SonnErden befindet sich im aktiven Aufbau und Betrieb. Aktuell leben über 60 Menschen aus unterschiedlichsten Lebens- und Arbeitskontexten dauerhaft vor Ort, darunter über 20 Kinder. Neben dem gemeinschaftlichen Wohnen werden kontinuierlich neue Bildungs-, Kultur- und Beteiligungsformate realisiert – darunter das Seminarhaus, der Wald-Dorf-Kindergarten, der ZUKUNST Podcast, der ökologische Sinnes- und Lerngarten sowie das interaktive Nachtgespräch-Format mit Gästen aus Politik, Kunst und Kultur in der Zukunftsbibliothek. Parallel werden Strukturen professionalisiert und Kooperationen ausgebaut.
In den kommenden zwei Jahren plant SonnErden, die Bildungs- und Kulturangebote zu verstetigen, neue Arbeitsplätze zu schaffen und die bauliche Infrastruktur weiterzuentwickeln. Schwerpunkte liegen auf der ökologischen Sanierung der Bestandsgebäude sowie der Erstellung eines nachhaltigen Energiekonzepts. Parallel dazu sollen die Organisations- und Finanzstrukturen professionalisiert und die regionale Vernetzung gestärkt werden. Das Projekt sucht hierfür Austausch und Unterstützung in den Bereichen nachhaltige Finanzierung, Organisationsentwicklung, Wirkungsmessung sowie bei der langfristigen Skalierung von Bildungsformaten.
SonnErden ist ein lebendiger Lern-, Wohn- und Gestaltungsort für eine sozial, ökologisch und kulturell zukunftsfähige Gemeinschaft – ein Modell, das zeigt, wie Leben auf dem Land neu gedacht werden kann. Das Ziel ist es, Menschen in ihre Gestaltungsfähigkeit zu bringen – durch reale Orte, gemeinsames Arbeiten, künstlerische Prozesse und Bildung, die Kopf, Herz und Hand verbinden. SonnErden versteht sich als soziales Kunstprojekt, das regional wirkt und überregional Impulse für eine zukunftsfähige Gesellschaft setzt.
Wohnen Arbeiten Demokratie und Sozialer Zusammenhalt Organisationskultur und Gemeinwohlorientierung Offene Treffpunkte und Angebote

Offene Treffpunkte und Angebote

SonnErden wirkt als offene Treffpunkt im ländlichen Raum. Externe Gruppen kommen für Retreats, Systemisches Coaching, Entwicklungszusammenarbeit, Jugendbewegungen, Tanz- und Gesangsformate. Gleichzeitig öffnet SonnErden den Campus für Nachbar*innen und Interessierte: Kultur-Flohmärkte, Führungen, der Wald-Dorf-Kindergarten (bis zu 15 Kinder aus dem Dorf und der Umgebung) und das Kreativstudio für Jugendliche schaffen niedrigschwellige Zugänge. Das Nachtgespräch bringt Menschen aus der Region zum offenen Austausch über gesellschaftliche Fragen zusammen – manchmal kontrovers, immer ernsthaft, oft bis spät in die Nacht. Dieser Anspruch, offen zu sein, ohne die eigene Gemeinschaft zu überfordern, ist die eigentliche Leistung von SonnErden als Treffpunkt.
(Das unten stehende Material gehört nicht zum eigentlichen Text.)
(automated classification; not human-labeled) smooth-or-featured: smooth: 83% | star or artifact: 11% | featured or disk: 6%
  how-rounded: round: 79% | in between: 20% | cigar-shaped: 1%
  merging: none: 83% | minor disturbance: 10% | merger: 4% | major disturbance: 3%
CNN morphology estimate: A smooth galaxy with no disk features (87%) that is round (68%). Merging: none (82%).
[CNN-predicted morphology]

Demokratie und Sozialer Zusammenhalt

SonnErden begreift Demokratie als gelebte Praxis, die aus Beziehung, Verantwortung und Eigeninitiative entsteht. Von hier gehen vielfältige Bildungsprojekte, zivilgesellschaftliche Impulse und solidarische Strukturen wie die Initiative „Unterkunft Ukraine“ aus. Formate wie der ZUKUNST-Podcast machen dabei individuelle Haltungen und Gestaltungswillen sichtbar. Jeder Mensch trägt durch seine einzigartige Biografie zur Gestaltung des gemeinsamen Ganzen bei. SonnErden dient dabei als Experimentierraum für die Frage, wie Menschen Mut zur Initiative entwickeln. Dabei versteht sich das Projekt nicht als isolierte Insel, sondern bleibt eng mit ökologischen und politischen Entwicklungen sowie direktdemokratischen Bewegungen (z. B. Bürger*innenräten) vernetzt. Demokratie wird so als lernbarer Prozess vermittelt, der individuelle Impulse mit kollektiver gesellschaftlicher Verantwortung verbindet.
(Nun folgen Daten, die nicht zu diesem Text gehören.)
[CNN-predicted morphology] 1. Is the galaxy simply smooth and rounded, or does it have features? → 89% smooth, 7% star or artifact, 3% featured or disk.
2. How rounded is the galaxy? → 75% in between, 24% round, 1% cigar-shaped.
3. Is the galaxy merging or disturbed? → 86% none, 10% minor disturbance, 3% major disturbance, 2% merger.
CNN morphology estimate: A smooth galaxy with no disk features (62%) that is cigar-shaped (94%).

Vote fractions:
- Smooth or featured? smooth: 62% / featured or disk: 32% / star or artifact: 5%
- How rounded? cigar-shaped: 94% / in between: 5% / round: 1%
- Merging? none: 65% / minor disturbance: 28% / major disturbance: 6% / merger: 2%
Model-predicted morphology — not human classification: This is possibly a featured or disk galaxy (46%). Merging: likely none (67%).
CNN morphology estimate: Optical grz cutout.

Organisationskultur und Gemeinwohlorientierung

Die Genossenschaft SonnErden setzt auf ökologisches Bauen, die Nutzung von Altbestand und einen verantwortungsvollen Umgang mit Ressourcen. Das Projekt versteht sich als offene Plattform für Gemeinschaft. Impulse aus dem Bereich der Purpose-Unternehmen und des Verantwortungseigentums führen zu einer Auseinandersetzung mit neuen Eigentums-, Organisations- und Wirtschaftsformen. Ein Kernaspekt der Gemeinwohlorientierung ist die konsequente Absage an Immobilienspekulation: Seit 2025 sind das 5 Hektar große Gelände und alle Gebäude über ein Veto-Modell mit der Grund-Stiftung am Tempelhof unverkäuflich gestellt. Damit ist rechtlich abgesichert, dass Boden und Raum für kommende Generationen kein Spekulationsobjekt werden können.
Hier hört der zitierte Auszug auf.